Councilman Jared Brossett tried unsuccessfully to change the legislation by requiring short-term rental hosts to hold a homestead tax exemption, which can only legally be held by someone who owns the home. It also would have limited short-term rentals to two per block, which has been favored by historic preservationists. That attempt failed, 5-2, with Brossett and Councilwoman Guidry voting in favor of the ordinance.The Advocate counts "dozens" of multiple license applicants currently. It has been estimated that 66 percent of all STRs in the city are operated by owners of multiple properties and 76 percent of all STRs are "whole homes or apartments." That data is two years old and matters likely have not improved since then.
It's possible to tell a story of "Two Truths" in New Orleans. But it's probably better to tell the one truth about a power elite of real estate and tourism interests hoarding more and more wealth at the expense of exploited and defenseless workers, renters, and what's left of lower and middle class homeowners. LaToya doesn't want to talk about it that way, though. Better for her that the Two Truths are mysteriously unrelated. That way we can congratulate our friends and donors at the top while appearing concerned for their victims at the bottom.
It's also important that we don't get too specific about what we're going to do about it. Notice the language on Cantrell's site decries the ills of crime but not poverty, blight but not homelessness, and potholes because... well.. those darned potholes, amiright? Even the words LaToya uses to evoke the hardships of the poorer classes are carefully minced neoliberal morsels about "opportunity" and "earn" and "hard work."

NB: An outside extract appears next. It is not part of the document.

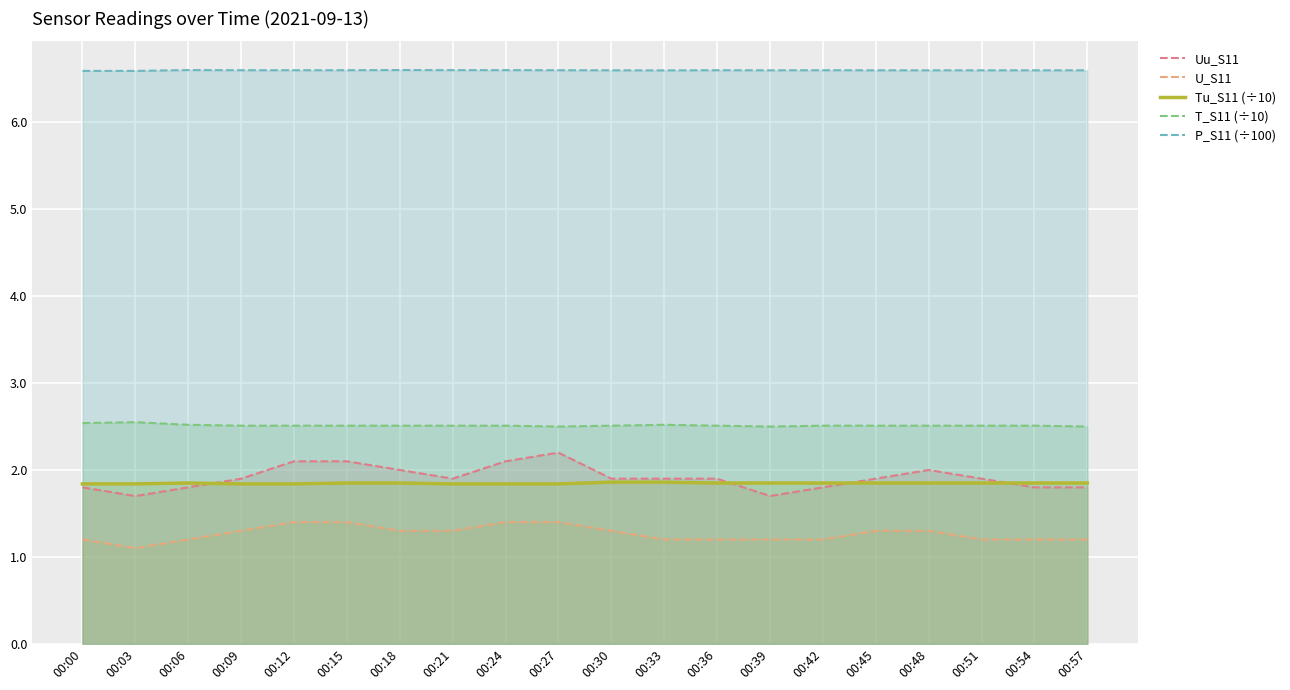

At which category is the sum across all series the highest?

00:27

We've already seen how her policy preferences match this language. LaToya has spoken about the proposed rental registry law in terms its benefits for neighboring homeowners regardless of the effect on renters. She has promoted an "inclusionary zoning" density bonus as a sop to luxury developers under the pretense of adding affordable housing. And she has been quite clear in her promotion of surveillance equipment and expansive police powers because, "my constituents are saying that crime is their number one issue."
All of which leads us to wonder who LaToya believes her "constituents" actually are. And which "Truth" of New Orleans are they living these days?